Kapolres Karangasem, AKBP Joseph Edward Purba, mengungkapkan bahwa kedua pria ini merupakan komplotan spesialis jalanan yang beroperasi lintas wilayah di Bali.
“Penangkapan ini adalah bentuk komitmen kami menjamin keamanan wisatawan di wilayah hukum Karangasem. Kedua pelaku dikenal cukup licin karena sering berpindah tempat dan memiliki jaringan aksi dari Karangasem, Klungkung, Gianyar, hingga Denpasar,” tegas AKBP Joseph dalam keterangan resminya, Selasa (6/1/2026).
Modus Operandi: Pepet dan Tabrak Korban Aksi terakhir tersangka menyasar dua turis asal Uzbekistan, berinisial IF dan AL, pada 7 Oktober 2025 lalu. Saat itu, korban tengah berkendara menuju Pantai Padangbai. Setibanya di Jalan Raya Denpasar-Padangbai, tepatnya di kawasan BTN Tengading, motor korban mendadak dipepet dan ditabrak dari arah kiri oleh para pelaku.
Benturan tersebut mengakibatkan korban tersungkur dan tidak berdaya. Dalam situasi tersebut, pelaku langsung menyambar satu unit iPhone 16 Pro Max yang terpasang pada holder spion motor korban, lalu melarikan diri ke arah Denpasar. Akibat kejadian ini, korban ditaksir mengalami kerugian materiil sebesar Rp21.000.000.

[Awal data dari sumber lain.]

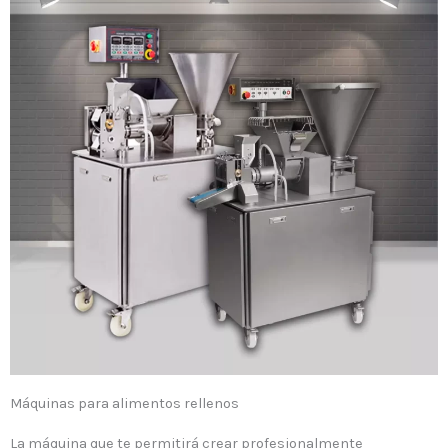
Máquinas para alimentos rellenos
La máquina que te permitirá crear profesionalmente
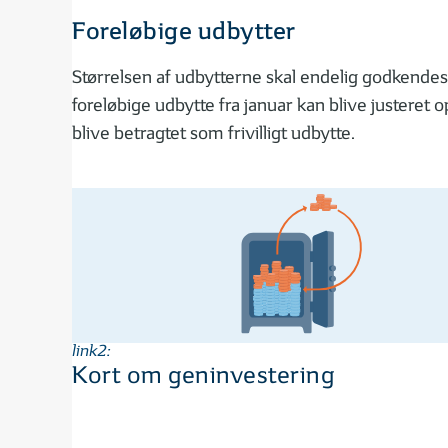
Foreløbige udbytter
Størrelsen af udbytterne skal endelig godkendes
foreløbige udbytte fra januar kan blive justeret 
blive betragtet som frivilligt udbytte.
link2:
Kort om geninvestering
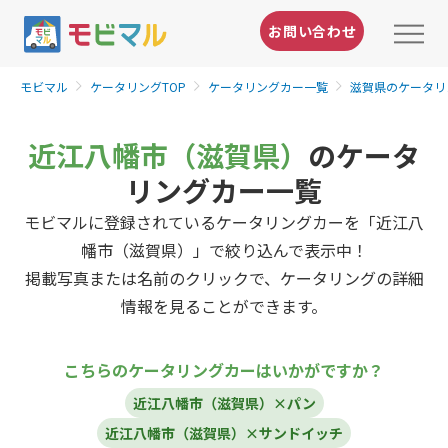
お問い合わせ
モビマル
ケータリングTOP
ケータリングカー一覧
滋賀県のケータリ
近江八幡市（滋賀県）
のケータ
リングカー一覧
モビマルに登録されているケータリングカーを「近江八
幡市（滋賀県）」で絞り込んで表示中！
掲載写真または名前のクリックで、ケータリングの詳細
情報を見ることができます。
こちらのケータリングカーはいかがですか？
近江八幡市（滋賀県）×パン
近江八幡市（滋賀県）×サンドイッチ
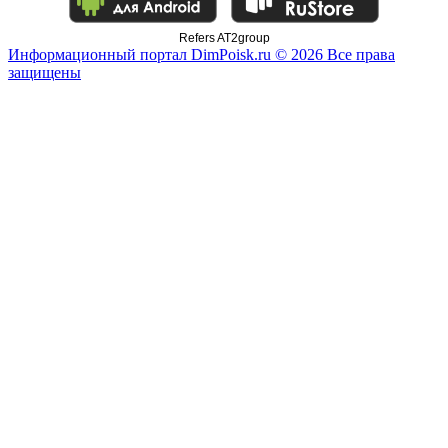
Refers AT2group
Информационный портал DimPoisk.ru © 2026 Все права
защищены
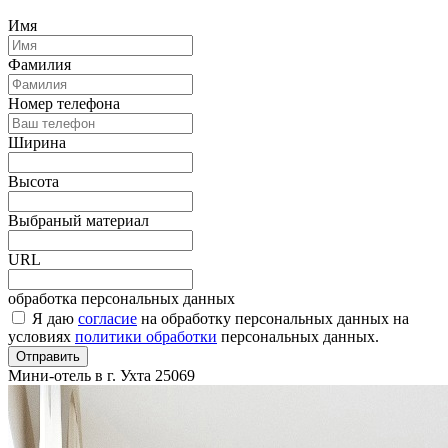
Имя
Фамилия
Номер телефона
Ширина
Высота
Выбраный материал
URL
обработка персональных данных
Я даю
согласие
на обработку персональных данных на
условиях
политики обработки
персональных данных.
Отправить
Мини-отель в г. Ухта
25069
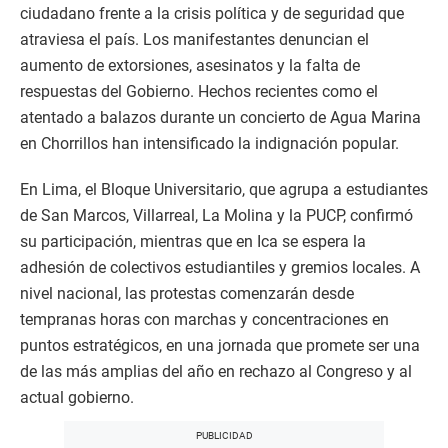
ciudadano frente a la crisis política y de seguridad que
atraviesa el país. Los manifestantes denuncian el
aumento de extorsiones, asesinatos y la falta de
respuestas del Gobierno. Hechos recientes como el
atentado a balazos durante un concierto de Agua Marina
en Chorrillos han intensificado la indignación popular.
En Lima, el Bloque Universitario, que agrupa a estudiantes
de San Marcos, Villarreal, La Molina y la PUCP, confirmó
su participación, mientras que en Ica se espera la
adhesión de colectivos estudiantiles y gremios locales. A
nivel nacional, las protestas comenzarán desde
tempranas horas con marchas y concentraciones en
puntos estratégicos, en una jornada que promete ser una
de las más amplias del año en rechazo al Congreso y al
actual gobierno.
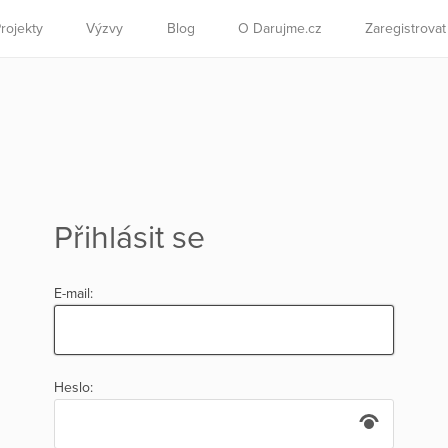
rojekty
Výzvy
Blog
O Darujme.cz
Zaregistrova
Přihlásit se
E-mail:
Heslo:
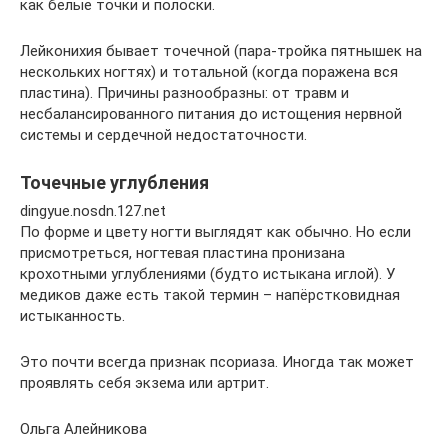
как белые точки и полоски.
Лейконихия бывает точечной (пара-тройка пятнышек на
нескольких ногтях) и тотальной (когда поражена вся
пластина). Причины разнообразны: от травм и
несбалансированного питания до истощения нервной
системы и сердечной недостаточности.
Точечные углубления
dingyue.nosdn.127.net
По форме и цвету ногти выглядят как обычно. Но если
присмотреться, ногтевая пластина пронизана
крохотными углублениями (будто истыкана иглой). У
медиков даже есть такой термин – напёрстковидная
истыканность.
Это почти всегда признак псориаза. Иногда так может
проявлять себя экзема или артрит.
Ольга Алейникова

Pengejaran dan Penangkapan Penyelidikan intensif yang dilakukan tim gabungan akhirnya membuahkan hasil di awal tahun 2026. Melalui serangkaian pengintaian, tersangka pertama berinisial INB berhasil diringkus di Denpasar.
Informasi dari INB kemudian dikembangkan petugas hingga ke Banjar Dinas Munti Gunung, Kecamatan Kubu, Karangasem, untuk membekuk tersangka kedua, IWG. Selain kedua tersangka, polisi turut menyita barang bukti berupa:
- 1 unit sepeda motor Honda PCX biru (sarana kejahatan).
- 1 unit iPhone 16 Pro Max milik korban.
Ancaman Hukuman dan Imbauan Kamtibmas Kini, INB dan IWG telah mendekam di rumah tahanan Polres Karangasem. Keduanya dijerat dengan Pasal 479 KUHP tentang pencurian dengan kekerasan, dengan ancaman pidana penjara maksimal 9 tahun.
Polres Karangasem mengimbau para pelancong dan warga lokal untuk lebih waspada saat membawa barang berharga di jalan raya. “Kami menyarankan agar tidak memasang perangkat elektronik pada holder motor secara mencolok yang dapat memicu niat jahat pelaku kriminal,” tutup AKBP Joseph.